Les « produits illicites », ils sont nombreux ceux qui en prennent. Même à l’Assemblée nationale !
@Alesia :
Certes mais cela n’autorise pas a frapper une personne a coup de poings jusqu’à la mort.
Non, le privilège rouge comme dirait Gilles William Goldnadel
Le privilège rouge comme dirait Pascal Praud !
Evidemment, puisqu’il est d’extrême gauche, on ne le dit pas. Il serait d’extrême droite, on le dirait une ligne sur deux. Pauvre France à la dérive !
Normal! Un type d’extrême gauche ne peut pas se comporter comme cela avec une femme, donc on oublie …
J’approuve tout à fait l’article de Samuel Martin. Il met bien en évidence les porteurs de moralines bien sévères quand il s’agit du camp d’en face. Quatre ans, en effet, c’est pas cher payé.

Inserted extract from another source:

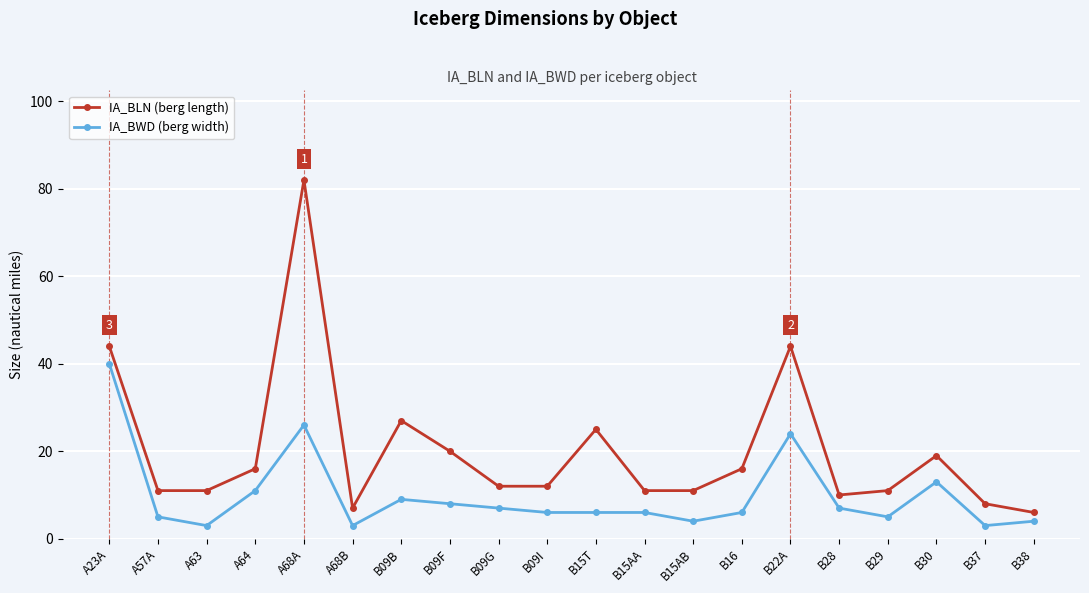

True or false: IA_BLN (berg length) has a value of 19 at B15AB.

False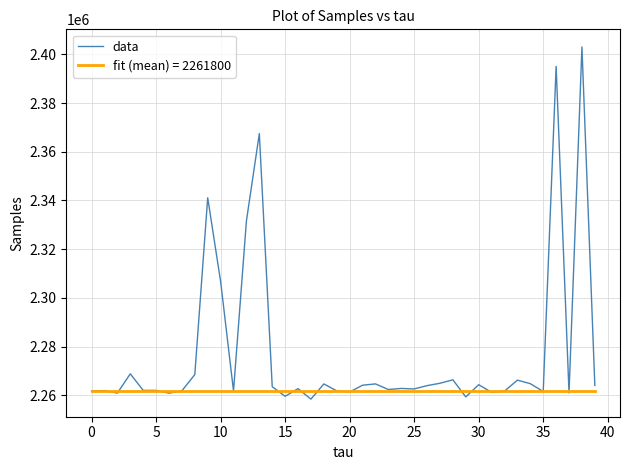

Which series has the largest range (max minus min)?

data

Dès qu’il est question de Bertrand Cantat on est obligé de faire une déclaration liminaire avant d’en parler. On peut, comme moi, apprécier le répertoire de « Noir Désir » et Cantat lui-même en tant qu’interprète mais pas en tant que personne. C’est la même chose pour tous les artistes ou écrivains, il faut distinguer l’homme de l’œuvre. Il est certain, je dirais même indiscutable, que Cantat a bénéficié du fait qu’il appartenait au « camp du bien » auto-proclamé, la gauche et mieux encore l’extrême-gauche. S’il avait été dans l’autre camp, celui qu’il qualifiait lui-même, comme ses soutiens inconditionnels, d’extrême-droite et ses militants, voire ses simples électeurs, de « fachos » il aurait été lynché par les médias et par l’opinion dominante. Il n’aurait non seulement pas pu remonter sur scène mais il aurait dû s’exiler fissa pour se faire oublier. Selon que vous serez « extrémiste » de droite ou de gauche, votre sort ne sera pas le même quoi qu’il arrive et quoi que vous fassiez ou disiez.
Bof…..Noir Désir…..jamais écouté la moindre chansonnette !!